> Required work:
Lay out the lines from all the items below as a single numbered list, omitting any blank lines.

*** Records for the task ***

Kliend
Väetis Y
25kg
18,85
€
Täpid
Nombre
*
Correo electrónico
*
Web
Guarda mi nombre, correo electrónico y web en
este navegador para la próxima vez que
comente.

***

> Task output:
1. Kliend
2. Väetis Y
3. 25kg
4. 18,85
5. €
6. Täpid
7. Nombre
8. *
9. Correo electrónico
10. *
11. Web
12. Guarda mi nombre, correo electrónico y web en
13. este navegador para la próxima vez que
14. comente.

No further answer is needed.